WHAT IS BEING ASKED
Your answer should be a faithful copy of the entire listing.

GIVEN DATA
------------------------------------------------

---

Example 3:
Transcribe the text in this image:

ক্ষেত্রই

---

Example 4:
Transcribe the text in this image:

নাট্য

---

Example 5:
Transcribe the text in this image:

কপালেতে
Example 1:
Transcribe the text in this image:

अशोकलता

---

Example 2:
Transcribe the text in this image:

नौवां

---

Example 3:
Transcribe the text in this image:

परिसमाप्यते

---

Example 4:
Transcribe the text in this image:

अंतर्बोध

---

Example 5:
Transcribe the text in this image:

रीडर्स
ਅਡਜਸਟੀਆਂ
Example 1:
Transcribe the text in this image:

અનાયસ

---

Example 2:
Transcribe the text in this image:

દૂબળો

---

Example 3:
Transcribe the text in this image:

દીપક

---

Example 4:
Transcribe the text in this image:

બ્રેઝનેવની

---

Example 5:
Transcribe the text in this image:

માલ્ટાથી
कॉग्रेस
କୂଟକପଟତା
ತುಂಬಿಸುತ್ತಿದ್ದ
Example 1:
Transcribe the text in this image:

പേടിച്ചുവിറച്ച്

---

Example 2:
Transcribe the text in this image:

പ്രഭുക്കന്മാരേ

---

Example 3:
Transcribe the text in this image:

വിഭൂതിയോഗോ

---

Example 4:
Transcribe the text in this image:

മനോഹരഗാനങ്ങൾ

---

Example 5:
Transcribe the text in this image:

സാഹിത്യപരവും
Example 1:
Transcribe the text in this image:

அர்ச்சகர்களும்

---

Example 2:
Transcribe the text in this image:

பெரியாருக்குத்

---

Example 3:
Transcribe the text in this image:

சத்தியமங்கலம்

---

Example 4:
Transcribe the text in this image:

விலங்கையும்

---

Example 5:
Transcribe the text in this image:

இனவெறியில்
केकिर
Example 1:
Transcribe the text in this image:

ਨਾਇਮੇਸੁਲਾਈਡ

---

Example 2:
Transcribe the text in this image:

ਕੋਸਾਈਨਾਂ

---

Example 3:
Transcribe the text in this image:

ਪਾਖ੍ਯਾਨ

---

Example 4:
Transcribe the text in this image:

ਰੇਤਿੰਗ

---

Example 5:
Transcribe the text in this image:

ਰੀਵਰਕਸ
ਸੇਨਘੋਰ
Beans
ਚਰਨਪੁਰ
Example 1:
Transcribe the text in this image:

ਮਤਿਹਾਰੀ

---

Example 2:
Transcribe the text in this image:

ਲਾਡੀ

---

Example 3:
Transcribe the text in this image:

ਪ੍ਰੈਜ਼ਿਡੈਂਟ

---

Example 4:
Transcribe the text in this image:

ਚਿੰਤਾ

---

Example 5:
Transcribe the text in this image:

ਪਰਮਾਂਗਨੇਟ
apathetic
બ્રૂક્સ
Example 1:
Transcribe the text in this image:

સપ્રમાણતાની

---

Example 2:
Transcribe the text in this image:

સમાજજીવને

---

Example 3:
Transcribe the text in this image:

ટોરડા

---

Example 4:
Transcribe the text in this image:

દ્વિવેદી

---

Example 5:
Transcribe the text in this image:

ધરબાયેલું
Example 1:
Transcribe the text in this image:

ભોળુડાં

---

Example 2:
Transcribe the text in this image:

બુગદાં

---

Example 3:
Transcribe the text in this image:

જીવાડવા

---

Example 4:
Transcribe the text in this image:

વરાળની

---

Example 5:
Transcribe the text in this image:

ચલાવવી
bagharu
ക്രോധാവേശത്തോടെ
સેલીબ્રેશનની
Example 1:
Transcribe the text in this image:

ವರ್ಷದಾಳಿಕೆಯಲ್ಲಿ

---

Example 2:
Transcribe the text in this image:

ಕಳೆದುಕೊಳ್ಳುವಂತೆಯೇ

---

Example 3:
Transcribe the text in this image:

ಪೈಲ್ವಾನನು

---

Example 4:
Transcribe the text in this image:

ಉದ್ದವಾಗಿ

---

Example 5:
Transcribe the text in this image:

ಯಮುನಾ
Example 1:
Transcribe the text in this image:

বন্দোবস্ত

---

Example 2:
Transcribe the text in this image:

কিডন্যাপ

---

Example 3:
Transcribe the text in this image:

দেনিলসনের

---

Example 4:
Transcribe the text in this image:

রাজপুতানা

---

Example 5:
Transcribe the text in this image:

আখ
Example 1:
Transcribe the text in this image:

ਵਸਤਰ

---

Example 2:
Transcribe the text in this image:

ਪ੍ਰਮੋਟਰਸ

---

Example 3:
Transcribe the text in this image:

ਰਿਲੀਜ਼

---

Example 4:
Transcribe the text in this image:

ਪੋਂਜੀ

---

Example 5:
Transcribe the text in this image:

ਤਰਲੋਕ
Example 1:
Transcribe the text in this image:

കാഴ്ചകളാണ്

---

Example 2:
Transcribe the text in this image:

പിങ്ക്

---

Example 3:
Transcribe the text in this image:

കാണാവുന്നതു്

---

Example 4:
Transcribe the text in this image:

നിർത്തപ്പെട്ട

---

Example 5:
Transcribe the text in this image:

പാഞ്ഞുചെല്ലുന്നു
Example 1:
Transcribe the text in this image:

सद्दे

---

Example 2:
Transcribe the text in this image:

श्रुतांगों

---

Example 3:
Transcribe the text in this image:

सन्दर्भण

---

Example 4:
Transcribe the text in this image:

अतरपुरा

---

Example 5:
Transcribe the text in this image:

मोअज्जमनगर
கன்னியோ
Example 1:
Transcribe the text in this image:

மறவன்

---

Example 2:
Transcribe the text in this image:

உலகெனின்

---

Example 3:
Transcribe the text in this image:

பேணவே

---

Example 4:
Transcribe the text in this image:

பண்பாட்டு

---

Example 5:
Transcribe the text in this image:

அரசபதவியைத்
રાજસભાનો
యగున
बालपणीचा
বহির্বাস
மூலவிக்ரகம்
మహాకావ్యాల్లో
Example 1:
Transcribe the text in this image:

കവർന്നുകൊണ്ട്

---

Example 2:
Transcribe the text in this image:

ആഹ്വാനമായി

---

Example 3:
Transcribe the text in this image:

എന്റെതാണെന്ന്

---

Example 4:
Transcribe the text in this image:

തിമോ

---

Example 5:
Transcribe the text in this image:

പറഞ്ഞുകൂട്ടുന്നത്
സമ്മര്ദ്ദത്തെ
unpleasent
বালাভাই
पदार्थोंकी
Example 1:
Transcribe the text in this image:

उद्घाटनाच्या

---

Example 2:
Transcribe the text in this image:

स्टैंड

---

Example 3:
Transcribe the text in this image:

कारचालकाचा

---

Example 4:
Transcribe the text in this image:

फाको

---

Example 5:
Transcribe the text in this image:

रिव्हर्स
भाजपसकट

------------------------------------------------

OUTPUT OF THE EXERCISE
---

Example 3:
Transcribe the text in this image:

ক্ষেত্রই

---

Example 4:
Transcribe the text in this image:

নাট্য

---

Example 5:
Transcribe the text in this image:

কপালেতে
Example 1:
Transcribe the text in this image:

अशोकलता

---

Example 2:
Transcribe the text in this image:

नौवां

---

Example 3:
Transcribe the text in this image:

परिसमाप्यते

---

Example 4:
Transcribe the text in this image:

अंतर्बोध

---

Example 5:
Transcribe the text in this image:

रीडर्स
ਅਡਜਸਟੀਆਂ
Example 1:
Transcribe the text in this image:

અનાયસ

---

Example 2:
Transcribe the text in this image:

દૂબળો

---

Example 3:
Transcribe the text in this image:

દીપક

---

Example 4:
Transcribe the text in this image:

બ્રેઝનેવની

---

Example 5:
Transcribe the text in this image:

માલ્ટાથી
कॉग्रेस
କୂଟକପଟତା
ತುಂಬಿಸುತ್ತಿದ್ದ
Example 1:
Transcribe the text in this image:

പേടിച്ചുവിറച്ച്

---

Example 2:
Transcribe the text in this image:

പ്രഭുക്കന്മാരേ

---

Example 3:
Transcribe the text in this image:

വിഭൂതിയോഗോ

---

Example 4:
Transcribe the text in this image:

മനോഹരഗാനങ്ങൾ

---

Example 5:
Transcribe the text in this image:

സാഹിത്യപരവും
Example 1:
Transcribe the text in this image:

அர்ச்சகர்களும்

---

Example 2:
Transcribe the text in this image:

பெரியாருக்குத்

---

Example 3:
Transcribe the text in this image:

சத்தியமங்கலம்

---

Example 4:
Transcribe the text in this image:

விலங்கையும்

---

Example 5:
Transcribe the text in this image:

இனவெறியில்
केकिर
Example 1:
Transcribe the text in this image:

ਨਾਇਮੇਸੁਲਾਈਡ

---

Example 2:
Transcribe the text in this image:

ਕੋਸਾਈਨਾਂ

---

Example 3:
Transcribe the text in this image:

ਪਾਖ੍ਯਾਨ

---

Example 4:
Transcribe the text in this image:

ਰੇਤਿੰਗ

---

Example 5:
Transcribe the text in this image:

ਰੀਵਰਕਸ
ਸੇਨਘੋਰ
Beans
ਚਰਨਪੁਰ
Example 1:
Transcribe the text in this image:

ਮਤਿਹਾਰੀ

---

Example 2:
Transcribe the text in this image:

ਲਾਡੀ

---

Example 3:
Transcribe the text in this image:

ਪ੍ਰੈਜ਼ਿਡੈਂਟ

---

Example 4:
Transcribe the text in this image:

ਚਿੰਤਾ

---

Example 5:
Transcribe the text in this image:

ਪਰਮਾਂਗਨੇਟ
apathetic
બ્રૂક્સ
Example 1:
Transcribe the text in this image:

સપ્રમાણતાની

---

Example 2:
Transcribe the text in this image:

સમાજજીવને

---

Example 3:
Transcribe the text in this image:

ટોરડા

---

Example 4:
Transcribe the text in this image:

દ્વિવેદી

---

Example 5:
Transcribe the text in this image:

ધરબાયેલું
Example 1:
Transcribe the text in this image:

ભોળુડાં

---

Example 2:
Transcribe the text in this image:

બુગદાં

---

Example 3:
Transcribe the text in this image:

જીવાડવા

---

Example 4:
Transcribe the text in this image:

વરાળની

---

Example 5:
Transcribe the text in this image:

ચલાવવી
bagharu
ക്രോധാവേശത്തോടെ
સેલીબ્રેશનની
Example 1:
Transcribe the text in this image:

ವರ್ಷದಾಳಿಕೆಯಲ್ಲಿ

---

Example 2:
Transcribe the text in this image:

ಕಳೆದುಕೊಳ್ಳುವಂತೆಯೇ

---

Example 3:
Transcribe the text in this image:

ಪೈಲ್ವಾನನು

---

Example 4:
Transcribe the text in this image:

ಉದ್ದವಾಗಿ

---

Example 5:
Transcribe the text in this image:

ಯಮುನಾ
Example 1:
Transcribe the text in this image:

বন্দোবস্ত

---

Example 2:
Transcribe the text in this image:

কিডন্যাপ

---

Example 3:
Transcribe the text in this image:

দেনিলসনের

---

Example 4:
Transcribe the text in this image:

রাজপুতানা

---

Example 5:
Transcribe the text in this image:

আখ
Example 1:
Transcribe the text in this image:

ਵਸਤਰ

---

Example 2:
Transcribe the text in this image:

ਪ੍ਰਮੋਟਰਸ

---

Example 3:
Transcribe the text in this image:

ਰਿਲੀਜ਼

---

Example 4:
Transcribe the text in this image:

ਪੋਂਜੀ

---

Example 5:
Transcribe the text in this image:

ਤਰਲੋਕ
Example 1:
Transcribe the text in this image:

കാഴ്ചകളാണ്

---

Example 2:
Transcribe the text in this image:

പിങ്ക്

---

Example 3:
Transcribe the text in this image:

കാണാവുന്നതു്

---

Example 4:
Transcribe the text in this image:

നിർത്തപ്പെട്ട

---

Example 5:
Transcribe the text in this image:

പാഞ്ഞുചെല്ലുന്നു
Example 1:
Transcribe the text in this image:

सद्दे

---

Example 2:
Transcribe the text in this image:

श्रुतांगों

---

Example 3:
Transcribe the text in this image:

सन्दर्भण

---

Example 4:
Transcribe the text in this image:

अतरपुरा

---

Example 5:
Transcribe the text in this image:

मोअज्जमनगर
கன்னியோ
Example 1:
Transcribe the text in this image:

மறவன்

---

Example 2:
Transcribe the text in this image:

உலகெனின்

---

Example 3:
Transcribe the text in this image:

பேணவே

---

Example 4:
Transcribe the text in this image:

பண்பாட்டு

---

Example 5:
Transcribe the text in this image:

அரசபதவியைத்
રાજસભાનો
యగున
बालपणीचा
বহির্বাস
மூலவிக்ரகம்
మహాకావ్యాల్లో
Example 1:
Transcribe the text in this image:

കവർന്നുകൊണ്ട്

---

Example 2:
Transcribe the text in this image:

ആഹ്വാനമായി

---

Example 3:
Transcribe the text in this image:

എന്റെതാണെന്ന്

---

Example 4:
Transcribe the text in this image:

തിമോ

---

Example 5:
Transcribe the text in this image:

പറഞ്ഞുകൂട്ടുന്നത്
സമ്മര്ദ്ദത്തെ
unpleasent
বালাভাই
पदार्थोंकी
Example 1:
Transcribe the text in this image:

उद्घाटनाच्या

---

Example 2:
Transcribe the text in this image:

स्टैंड

---

Example 3:
Transcribe the text in this image:

कारचालकाचा

---

Example 4:
Transcribe the text in this image:

फाको

---

Example 5:
Transcribe the text in this image:

रिव्हर्स
भाजपसकट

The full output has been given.